In 1942, she secretly created the Union of Belarusian Youth, which was legalized by the occupation authorities in 1943. On 22 June 1943, Abramova was appointed one of the leaders of the Union of Belarusian Youth and organized courses for candidates to become managers, which made reports on health care, the principles of morality, and organisational tasks.

She was a regular contributor to the magazine Long Live Belarus. In 1943, she was appointed a member of the trust. She was a participant in the Second All-Belarusian Congress (27 June 1944) and in the summer of 1944, she fled to Germany and worked for the reduced management staff of the Belarusian Union of Youth Troopes. Abramova also coordinated with the leaders of the girls' camps and published a newsletter called "Learning List."

On 15 September 1944, she was co-opted into the Belarusian Central Rada in Berlin. After the war, she hid in a monastery. Then, she worked at the Munich Institute for the Study of the USSR and was engaged in matters of religion and atheism.
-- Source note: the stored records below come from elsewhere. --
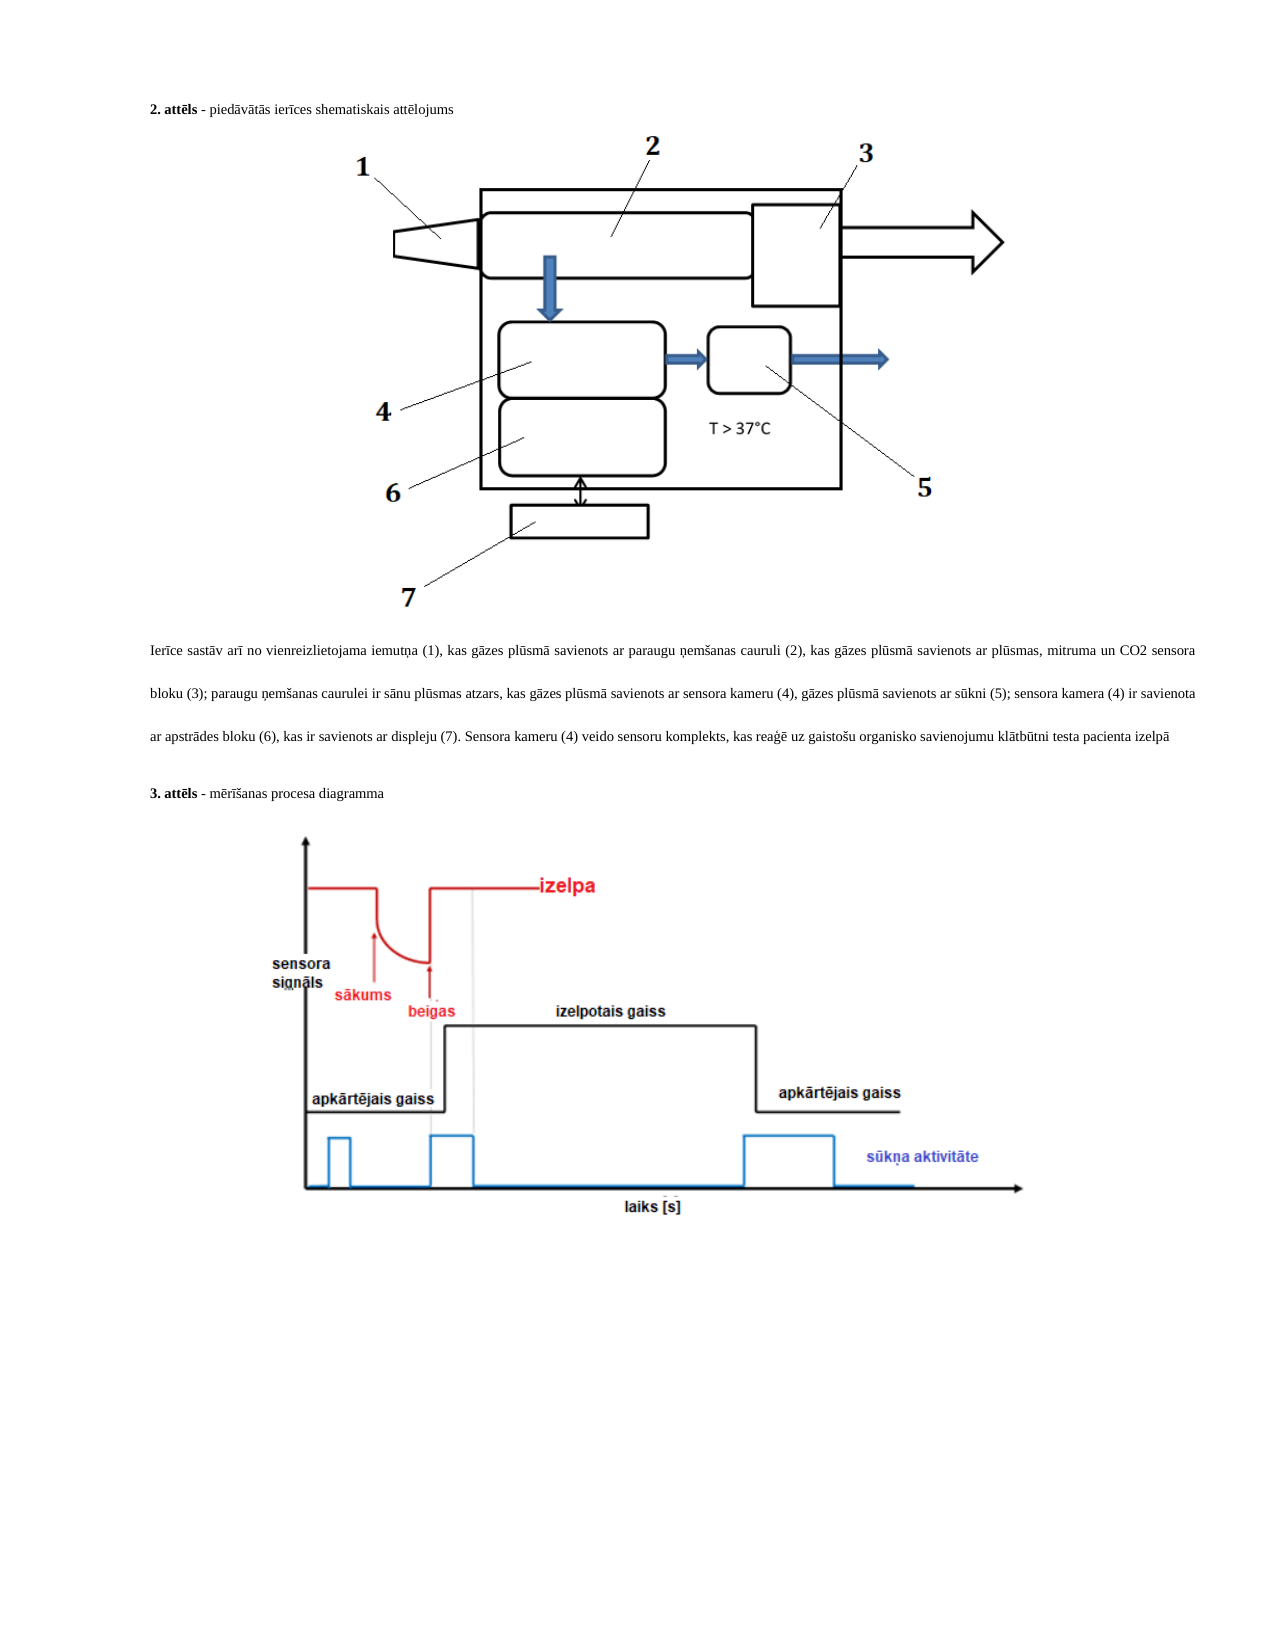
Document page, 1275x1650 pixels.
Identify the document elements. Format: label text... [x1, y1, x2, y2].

text Ierīce sastāv arī no vienreizlietojama iemutņa (1), kas gāzes plūsmā savienots ar paraugu ņemšanas cauruli (2), kas gāzes plūsmā savienots ar plūsmas, mitruma un CO2 sensora bloku (3); paraugu ņemšanas caurulei ir sānu plūsmas atzars, kas gāzes plūsmā savienots ar sensora kameru (4), gāzes plūsmā savienots ar sūkni (5); sensora kamera (4) ir savienota ar apstrādes bloku (6), kas ir savienots ar displeju (7). Sensora kameru (4) veido sensoru komplekts, kas reaģē uz gaistošu organisko savienojumu klātbūtni testa pacienta izelpā [150, 629, 1196, 744]
picture [267, 830, 1079, 1231]
picture [340, 131, 1005, 615]
text 2. attēls - piedāvātās ierīces shematiskais attēlojums [150, 89, 1196, 117]
text 3. attēls - mērīšanas procesa diagramma [150, 773, 1196, 802]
Abramova participated in the Belarusian exile community and was considered to be involved in the Belarusian Central Rada, where she was elected as a delegate to its plenary sessions. Unfortunately, she did not record memories of her activities. She converted to Catholicism from Russian Orthodoxy, serving as an active parishioner of the Russian Catholic parish of the Byzantine Rite of Saint Nicholas in Munich. Abramova collaborated with Irina Posnova and was also a secretary of the Congress of Russian Catholics in Rome in 1950.

==Death==
Nadezhda Abramova died on 18 February 1979, in Munich, Germany.

==Notes==
- Life with God ": Archival Description Fund / Vladimir Kolupaev. Pro manoscritto. Seriate (Bg), Italia: " Russia Cristiana (Italian) Russian. ", 2009. 54 c.